1. Draw an ∠BAC of measure 50o such that AB = 5 cm and AC = 7 cm. Through C draw a line parallel to AB and through B draw a line parallel to AC, intersecting each other at D. Measure BD and CD

Solution: Steps of construction:

1. Draw angle BAC = 50o such that AB = 5 cm and AC = 7 cm.

Cut an arc through C at an angle of 50os

2. Draw a straight line passing through C and the arc. This line will be parallel to AB since ∠CAB =∠RCA=50o

3. Alternate angles are equal; therefore the line is parallel to AB.

4. Again through B, cut an arc at an angle of 50o and draw a line passing through B and this arc and say this intersects the line drawn parallel to AB at D.

5. ∠SBA =∠BAC = 50o, since they are alternate angles. Therefore BD parallel to AC

6. Also we can measure BD = 7 cm and CD = 5 cm.

2. Draw a line PQ.  Draw another line parallel to PQ at a distance of 3 cm from it.

Solution: Steps of construction:

1. Draw a line PQ.

2. Take any two points A and B on the line.

3. Construct ∠PBF = 90o and ∠QAE = 90o

4. With A as center and radius 3 cm cut AE at C.

5. With B as center and radius 3 cm cut BF at D.

6. Join CD and produce it on either side to get the required line parallel to AB and at a distance of 3 cm from it.

3. Take any three non-collinear points A, B, C and draw ∠ABC. Through each vertex of the triangle, draw a line parallel to the opposite side.

Solution: Steps of construction:

1. Mark three non collinear points A, B and C such that none of them lie on the same line.

2. Join AB, BC and CA to form triangle ABC.

3. Parallel line to AC

4. With A as center, draw an arc cutting AC and AB at T and U, respectively.

5. With center B and the same radius as in the previous step, draw an arc on the opposite side of AB to cut AB at X.
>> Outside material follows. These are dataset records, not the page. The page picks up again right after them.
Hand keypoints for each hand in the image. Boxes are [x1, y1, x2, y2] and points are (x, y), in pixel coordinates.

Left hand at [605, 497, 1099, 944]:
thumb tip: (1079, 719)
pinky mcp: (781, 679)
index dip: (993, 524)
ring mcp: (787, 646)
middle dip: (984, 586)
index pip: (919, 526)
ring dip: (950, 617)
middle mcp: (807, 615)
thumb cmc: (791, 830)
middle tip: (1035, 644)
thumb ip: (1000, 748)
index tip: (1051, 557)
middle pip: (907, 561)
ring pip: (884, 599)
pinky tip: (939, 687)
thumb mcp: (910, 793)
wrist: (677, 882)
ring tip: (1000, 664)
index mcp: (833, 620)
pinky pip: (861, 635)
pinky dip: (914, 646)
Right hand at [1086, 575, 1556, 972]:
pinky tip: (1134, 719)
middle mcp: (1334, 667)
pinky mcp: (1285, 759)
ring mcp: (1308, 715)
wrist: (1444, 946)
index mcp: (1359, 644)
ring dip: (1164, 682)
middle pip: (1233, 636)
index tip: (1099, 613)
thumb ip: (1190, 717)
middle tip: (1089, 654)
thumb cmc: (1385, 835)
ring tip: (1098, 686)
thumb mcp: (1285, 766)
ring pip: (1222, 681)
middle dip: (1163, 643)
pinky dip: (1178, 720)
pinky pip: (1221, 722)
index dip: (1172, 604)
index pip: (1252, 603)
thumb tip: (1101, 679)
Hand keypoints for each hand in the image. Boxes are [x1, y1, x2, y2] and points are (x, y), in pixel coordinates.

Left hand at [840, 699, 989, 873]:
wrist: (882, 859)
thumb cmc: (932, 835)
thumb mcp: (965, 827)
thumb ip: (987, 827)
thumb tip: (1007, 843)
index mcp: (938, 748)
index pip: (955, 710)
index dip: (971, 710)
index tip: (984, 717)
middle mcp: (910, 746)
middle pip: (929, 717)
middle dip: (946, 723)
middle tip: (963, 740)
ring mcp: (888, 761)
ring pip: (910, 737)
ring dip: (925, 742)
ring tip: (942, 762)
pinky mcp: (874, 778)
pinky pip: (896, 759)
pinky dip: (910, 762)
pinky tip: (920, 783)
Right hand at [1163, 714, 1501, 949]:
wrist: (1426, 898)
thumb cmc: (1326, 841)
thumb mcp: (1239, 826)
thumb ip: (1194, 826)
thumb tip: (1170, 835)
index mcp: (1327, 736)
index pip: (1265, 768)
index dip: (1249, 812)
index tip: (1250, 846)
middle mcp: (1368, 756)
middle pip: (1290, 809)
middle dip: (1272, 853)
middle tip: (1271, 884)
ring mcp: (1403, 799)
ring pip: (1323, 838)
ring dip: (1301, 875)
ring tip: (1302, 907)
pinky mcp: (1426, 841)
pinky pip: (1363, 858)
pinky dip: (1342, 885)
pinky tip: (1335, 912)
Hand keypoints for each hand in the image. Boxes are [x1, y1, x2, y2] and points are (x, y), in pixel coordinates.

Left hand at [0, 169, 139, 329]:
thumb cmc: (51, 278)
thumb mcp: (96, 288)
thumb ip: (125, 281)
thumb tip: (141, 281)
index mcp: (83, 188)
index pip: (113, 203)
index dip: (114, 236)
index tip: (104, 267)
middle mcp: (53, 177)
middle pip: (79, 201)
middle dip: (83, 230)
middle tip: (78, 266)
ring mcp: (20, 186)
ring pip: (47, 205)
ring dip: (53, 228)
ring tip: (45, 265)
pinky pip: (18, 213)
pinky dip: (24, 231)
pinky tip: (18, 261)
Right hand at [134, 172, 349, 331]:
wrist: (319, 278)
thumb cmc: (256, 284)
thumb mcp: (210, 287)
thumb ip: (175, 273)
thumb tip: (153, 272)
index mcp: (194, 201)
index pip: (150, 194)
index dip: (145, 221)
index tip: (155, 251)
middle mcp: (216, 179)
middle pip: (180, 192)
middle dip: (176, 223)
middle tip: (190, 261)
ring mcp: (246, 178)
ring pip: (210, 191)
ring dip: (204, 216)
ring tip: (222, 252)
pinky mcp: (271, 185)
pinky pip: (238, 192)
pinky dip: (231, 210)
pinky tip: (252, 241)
6. With center X and radius equal to TU, draw an arc cutting the arc drawn in the previous step at Y.

7. Join BY and produce in both directions to obtain the line parallel to AC.

Parallel line to AB:

8. With B as center, draw an arc cutting BC and BA at W and V, respectively.

9. With center C and the same radius as in the previous step, draw an arc on the opposite side of BC to cut BC at P.

10. With center P and radius equal to WV, draw an arc cutting the arc drawn in the previous step at Q.

11. Join CQ and produce in both directions to obtain the line parallel to AB.

Parallel line to BC:

12. With B as center, draw an arc cutting BC and BA at W and V, respectively (already drawn).

13. With center A and the same radius as in the previous step, draw an arc on the opposite side of AB to cut AB at R.

14. With center R and radius equal to WV, draw an arc cutting the arc drawn in the previous step at S.

15. Join AS and produce in both directions to obtain the line parallel to BC.

4. Draw two parallel lines at a distance of 5cm apart.

Solution: Steps of construction:

1. Draw a line PQ.

2. Take any two points A and B on the line.

3. Construct ∠PBF = 90o and ∠QAE = 90o

4. With A as center and radius 5 cm cut AE at C.

5. With B as center and radius 5 cm cut BF at D.

6. Join CD and produce it on either side to get the required line parallel to AB and at a distance of 5 cm from it.